TRECHO SELECIONADO

§ §

Fonte de ressentimento
Exclusão deve ser compreendida, neste volume, nos planos político e econômico, ético e psicológico. Sucesso econômico e desejos de consumo assimilados a plenitude existencial, felicidade e igualdade, uma vez irrealizáveis, são fonte de ressentimento. Justiça na realização de desejos de consumo e de prazer significa: a democracia é a paixão da igualdade e do desejo de ter. Diferentemente, porém, do hedonismo antigo, que comportava como princípio a autolimitação, o contemporâneo é afetado pelo "sempre mais". Funciona por acumulação, o que resulta, paradoxalmente, em uma lógica puritana, em uma ascese invertida, onde ter mais é sempre ter menos.
De onde o desejo incessante de novas experiências e formas de emoção cada vez mais arriscadas à vida, acompanhadas tacitamente de insatisfação. A economia política que visa "à riqueza das nações" bem como a consumação de necessidades cada vez menos urgentes desloca permanentemente a fronteira da limitação ou autolimitação dos desejos, tendendo menos a satisfazê-los do que a multiplicá-los.

§ §

SEÇÃO DE DADOS
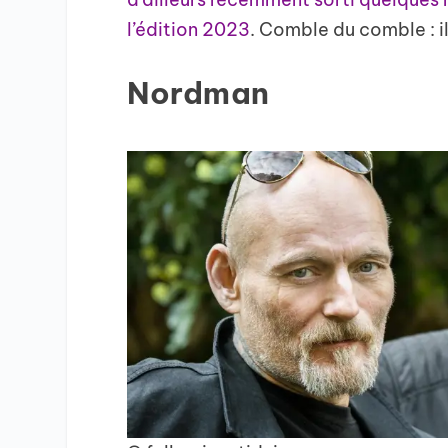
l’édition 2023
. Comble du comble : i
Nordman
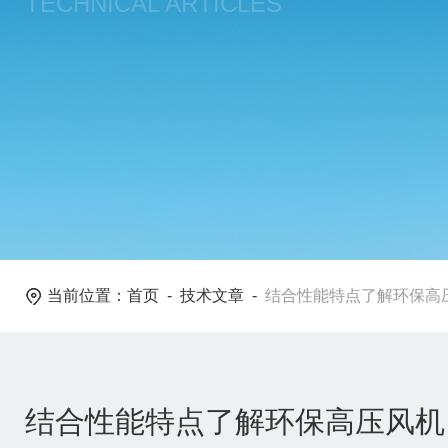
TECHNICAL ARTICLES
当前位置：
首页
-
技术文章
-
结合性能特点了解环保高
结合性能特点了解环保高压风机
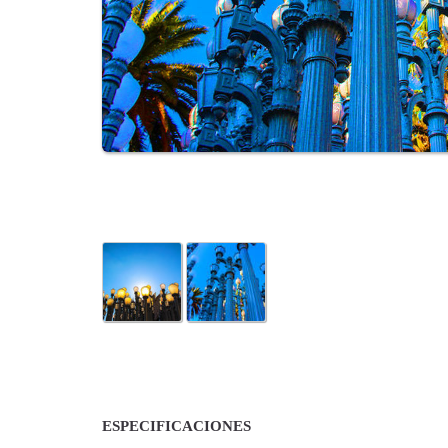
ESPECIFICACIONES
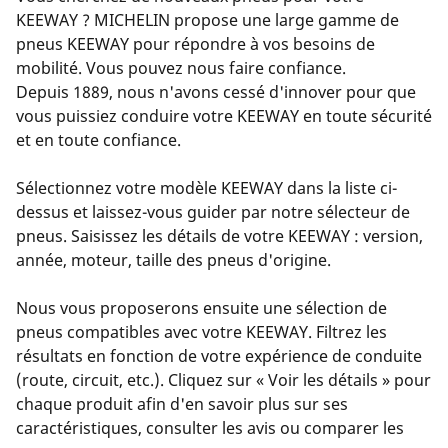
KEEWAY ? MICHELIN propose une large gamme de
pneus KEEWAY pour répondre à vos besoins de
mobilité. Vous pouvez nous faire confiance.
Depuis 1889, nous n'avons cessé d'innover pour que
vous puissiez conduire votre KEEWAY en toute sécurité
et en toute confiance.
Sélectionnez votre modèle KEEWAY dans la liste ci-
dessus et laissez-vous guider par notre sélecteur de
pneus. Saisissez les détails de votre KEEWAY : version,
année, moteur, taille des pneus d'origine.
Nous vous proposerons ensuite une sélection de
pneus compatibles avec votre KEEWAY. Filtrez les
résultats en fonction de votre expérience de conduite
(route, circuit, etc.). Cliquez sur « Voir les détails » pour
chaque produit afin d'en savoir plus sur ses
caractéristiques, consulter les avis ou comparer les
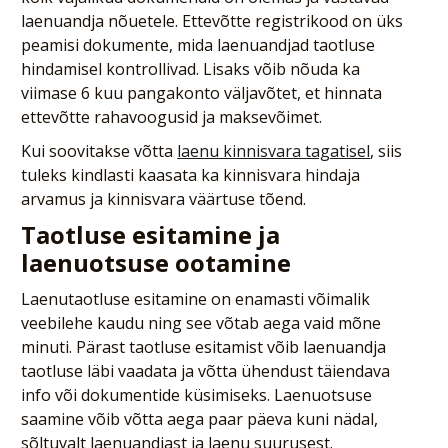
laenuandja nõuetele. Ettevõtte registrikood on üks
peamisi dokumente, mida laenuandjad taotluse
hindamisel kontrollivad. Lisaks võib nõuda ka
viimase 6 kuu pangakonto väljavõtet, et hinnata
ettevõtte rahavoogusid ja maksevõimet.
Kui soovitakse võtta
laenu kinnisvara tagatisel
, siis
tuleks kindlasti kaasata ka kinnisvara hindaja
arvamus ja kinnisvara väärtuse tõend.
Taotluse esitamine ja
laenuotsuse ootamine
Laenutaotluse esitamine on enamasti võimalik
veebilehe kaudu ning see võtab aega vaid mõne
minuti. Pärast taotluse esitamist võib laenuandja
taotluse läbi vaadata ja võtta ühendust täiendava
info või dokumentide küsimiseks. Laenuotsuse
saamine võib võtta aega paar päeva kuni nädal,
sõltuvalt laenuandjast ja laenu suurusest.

§ §

TAREFA
Segundo o trecho selecionado, que princípio o hedonismo antigo comportava?

TAREFA CONCLUÍDA
O hedonismo antigo comportava como princípio a autolimitação.